Upgrade using the following command:

helm upgrade --install <RELEASE_NAME> cloudzero/cloudzero-agent -n <NAMESPACE> --create-namespace -f configuration.example.yaml --version 1.0.0-rc1

Improvements

  • Initialization Job Name Changes With Releases: It was previously possible to have failures in release upgrades if the container image used in the Job changed. This is because the image field in a Job spec is immutable. To prevent this, a new Job is created every time the Helm chart version is changed and/or when the image used in the Job is changed. This also ensures that changes to the underlying insights-controller application will be used in the new backfill of existing cluster state data.

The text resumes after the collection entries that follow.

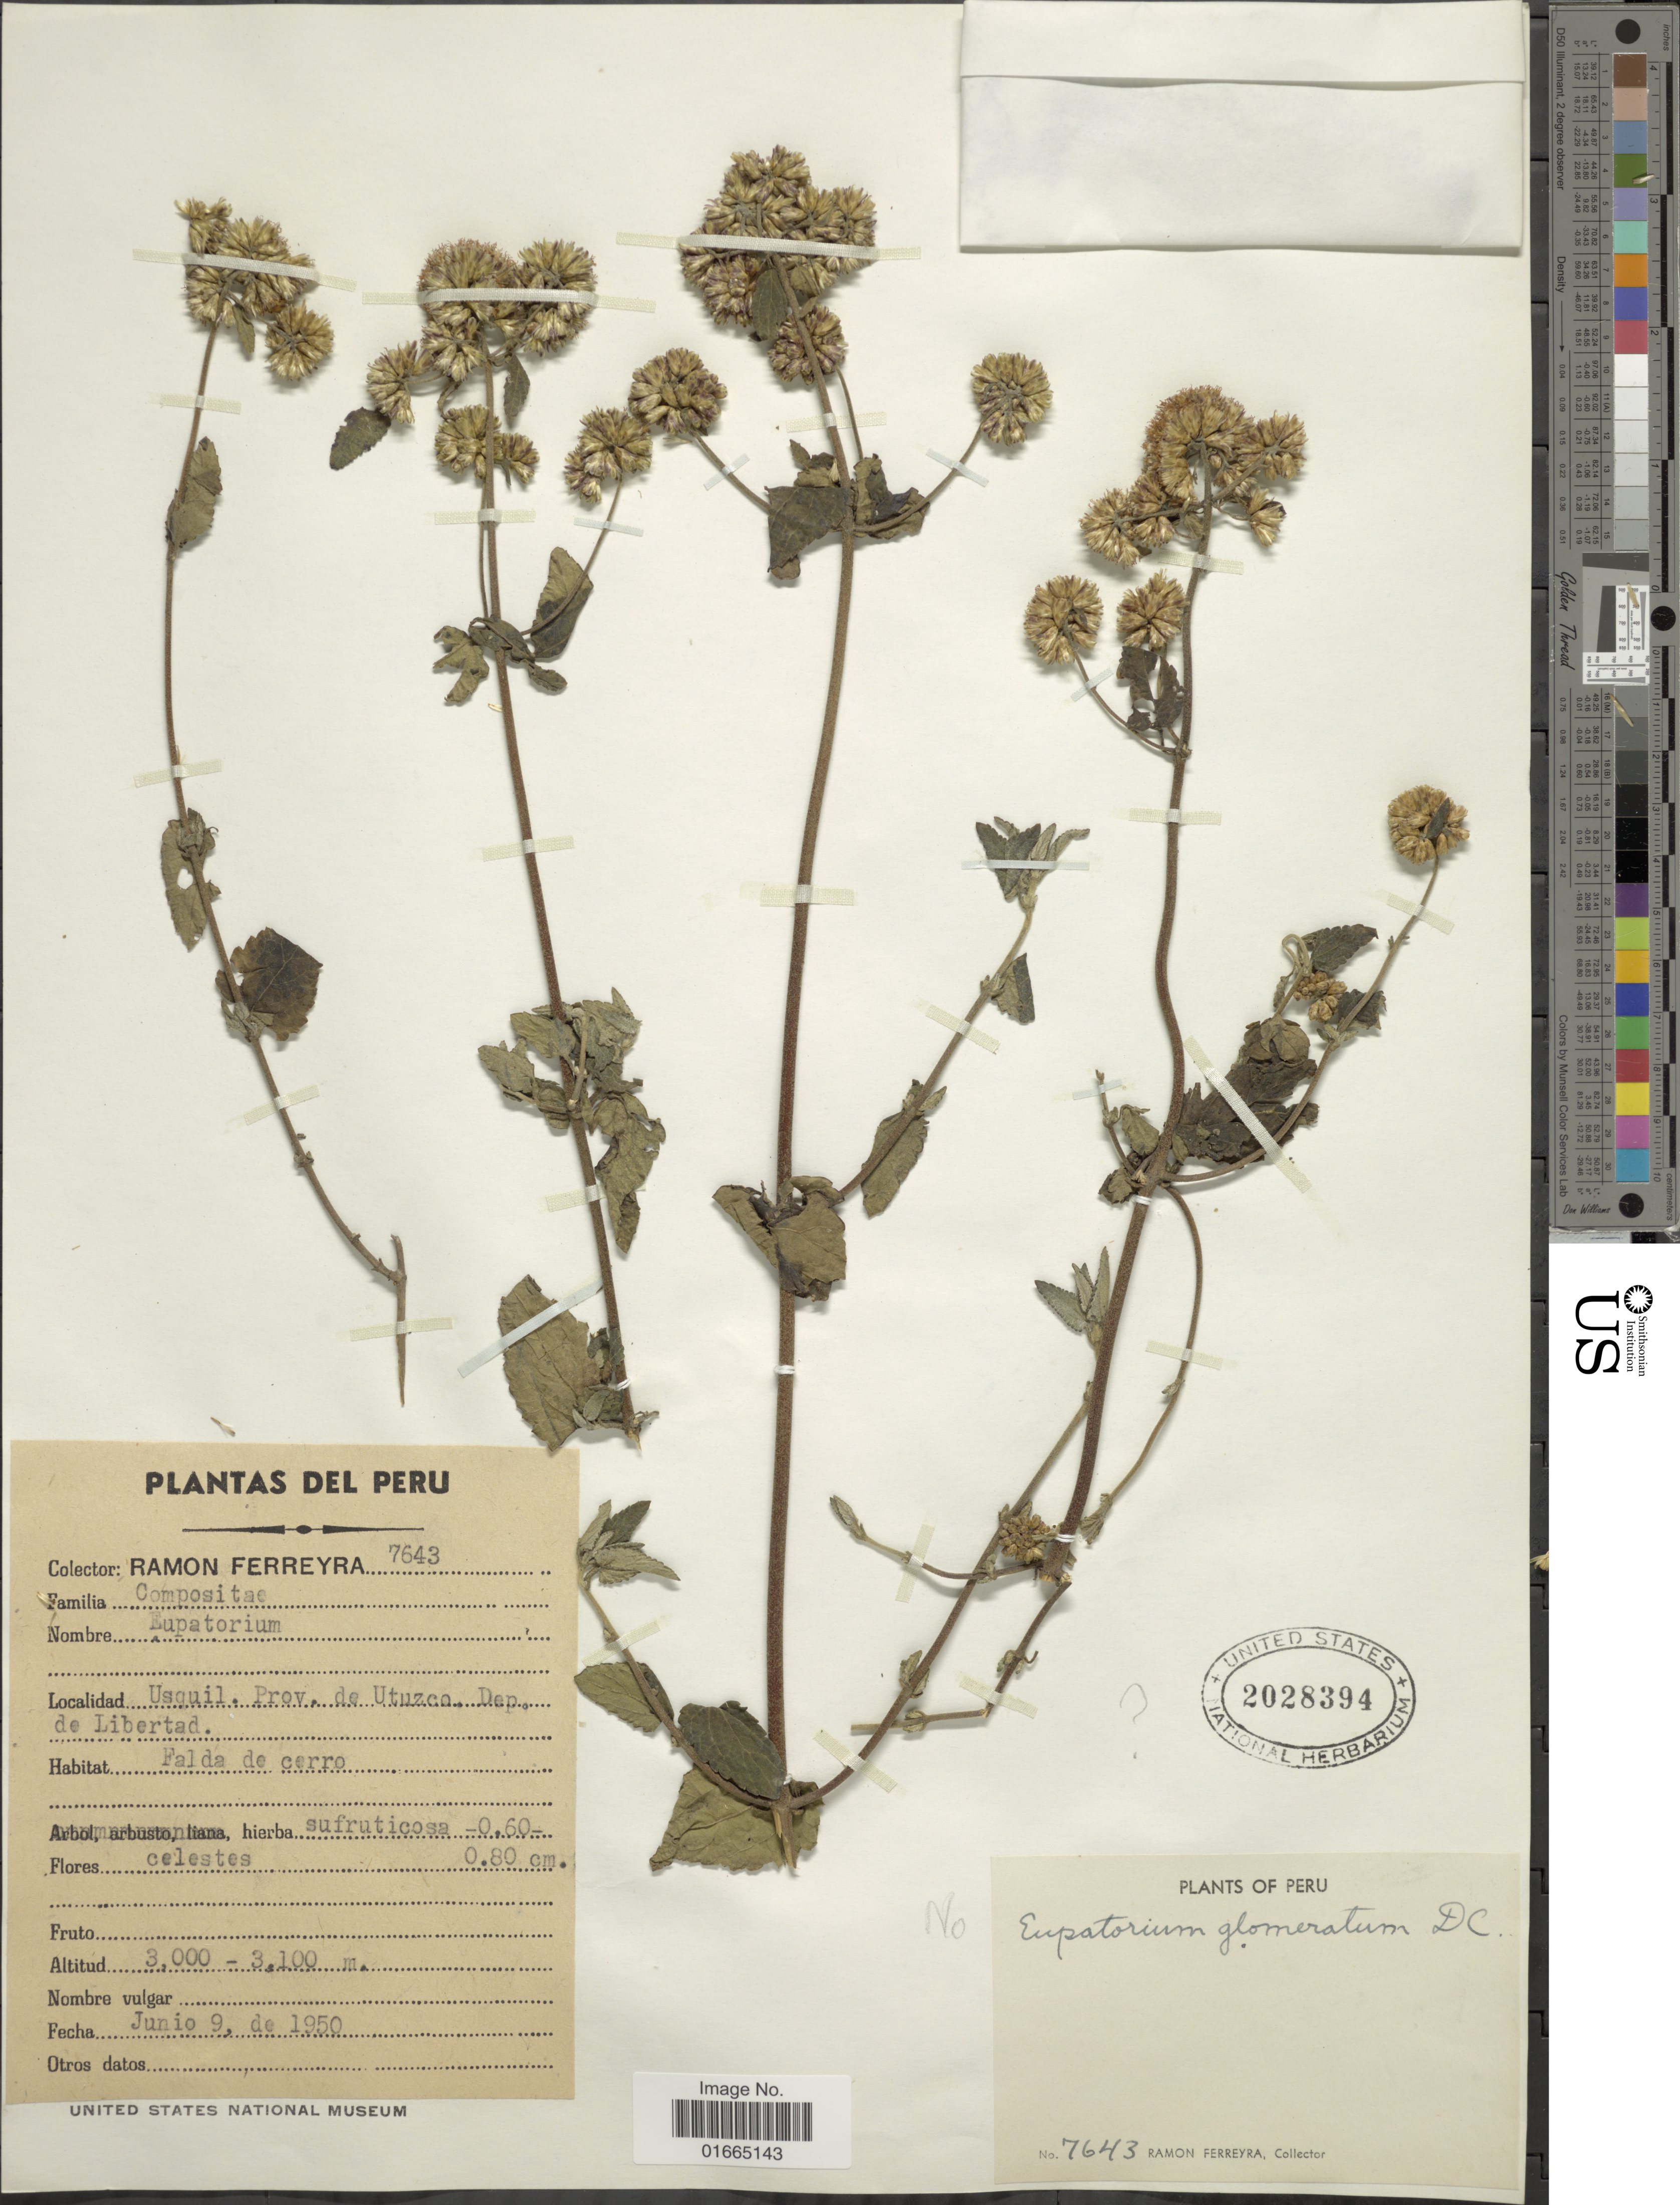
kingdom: Plantae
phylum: Tracheophyta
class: Magnoliopsida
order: Asterales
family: Asteraceae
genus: Cronquistianthus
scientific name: Cronquistianthus marrubiifolius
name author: (Hieron.) R.M. King & H. Rob.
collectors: R. A. Ferreyra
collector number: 7643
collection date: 1950-06-09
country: Peru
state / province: La Libertad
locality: Usquil, Prov. de Utuzco, Dep. de Libertad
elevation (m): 3000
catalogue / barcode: US 2028394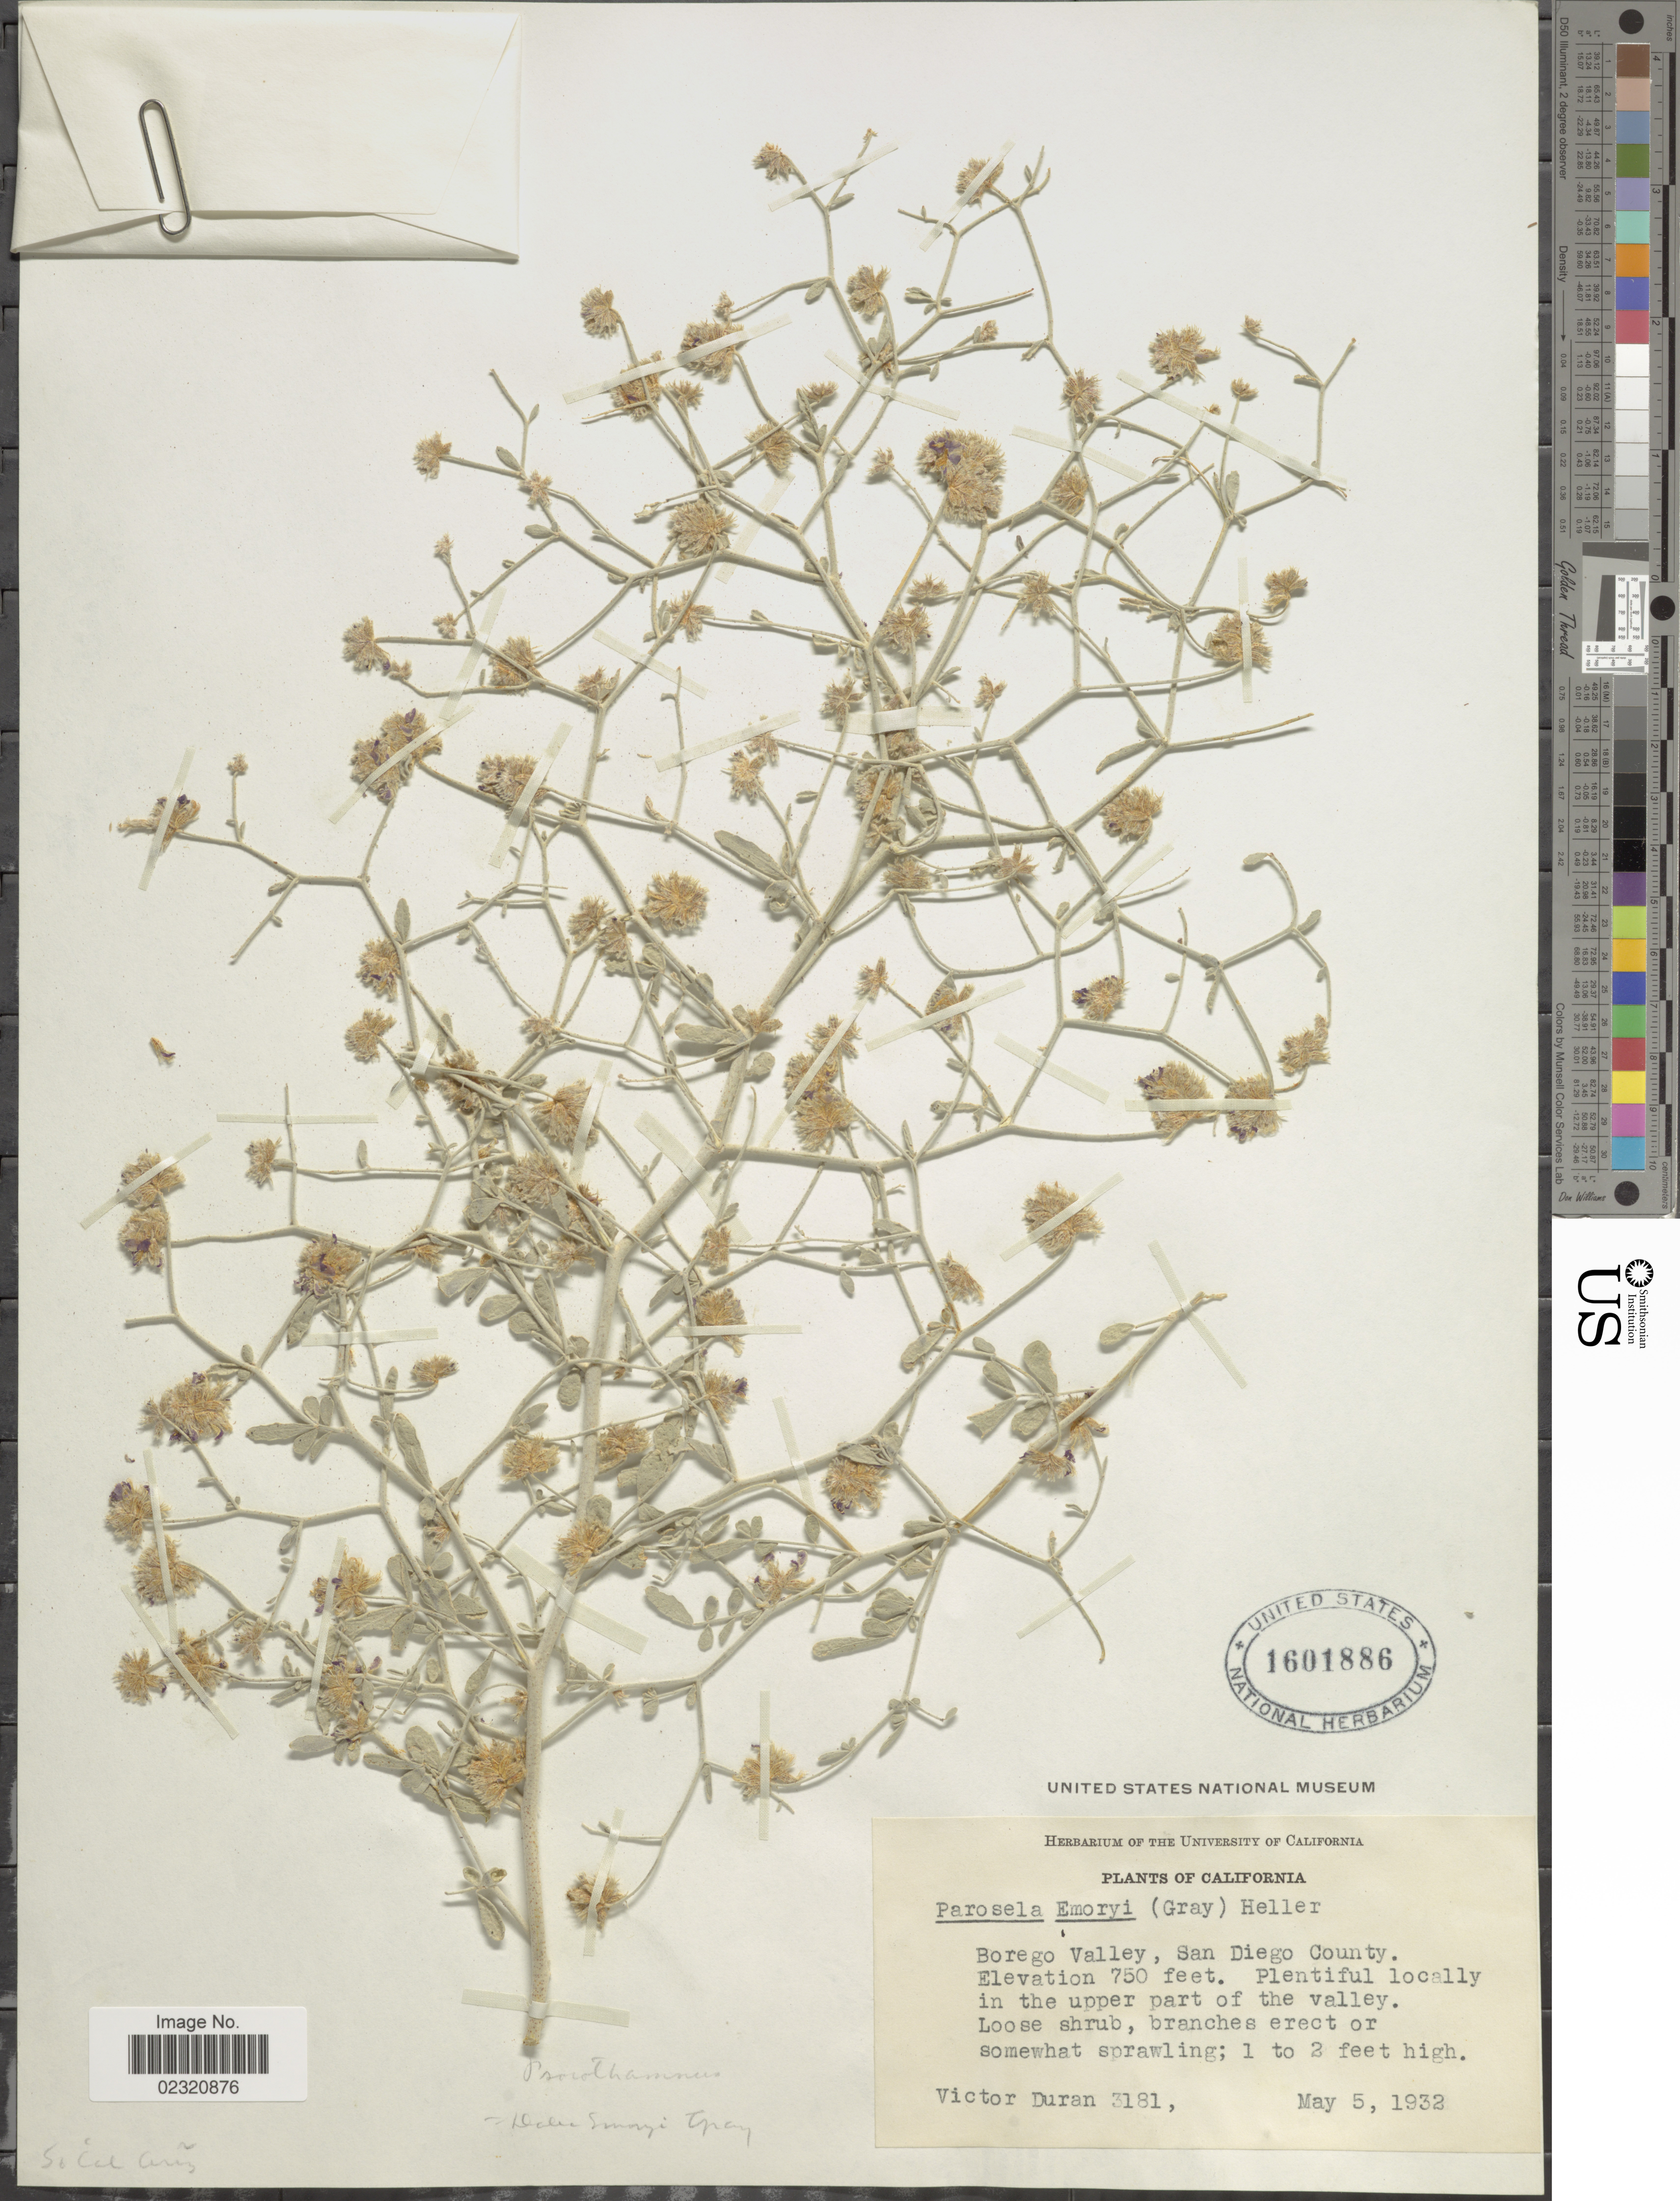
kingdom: Plantae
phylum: Tracheophyta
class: Magnoliopsida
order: Fabales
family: Fabaceae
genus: Psorothamnus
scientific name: Psorothamnus emoryi var. emoryi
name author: (A. Gray) Rydb.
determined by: Strong, M. T., (US), Smithsonian Institution - National Museum of Natural History (UNITED STATES)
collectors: V. Duran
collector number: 3181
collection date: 1932-05-05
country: United States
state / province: California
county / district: San Diego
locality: Borego Valley, San Diego County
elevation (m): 229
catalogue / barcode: US 1601886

  • Clarified Field Names: The Job used for gathering existing cluster data was previously controlled via a field named initScrapeJob. This is an overloaded term given that this chart also uses the term "scrape job" in the context of Prometheus. This has caused some confusion, so the field is now renamed to initBackfillJob. initScrapeJob is still usable, and values from initScrapeJob are merged with initBackfillJob with the latter having precedence.

  • Easier Debugging: The server.agentMode field can be toggled to false; by default it is set to true so that the Prometheus server runs in agent mode to keep resource usage manageable. Setting the field to false takes the Prometheus server out of agent mode. This is helpful for debugging issues with the Prometheus agent-server.

  • Resource Consumption Reduction: The Prometheus scrape job used to gather metrics from the insights-controller pods now restricts the metrics scraped to ones explicitly set in the values.yaml. This means that the internal TSDB must hold less data.

  • Improved Observability: The agent-server now scrapes itself for metrics and exports them for monitoring by the CloudZero platform. This means that issues within a cluster can be detected much sooner and with greater visibility into the cause of the issue.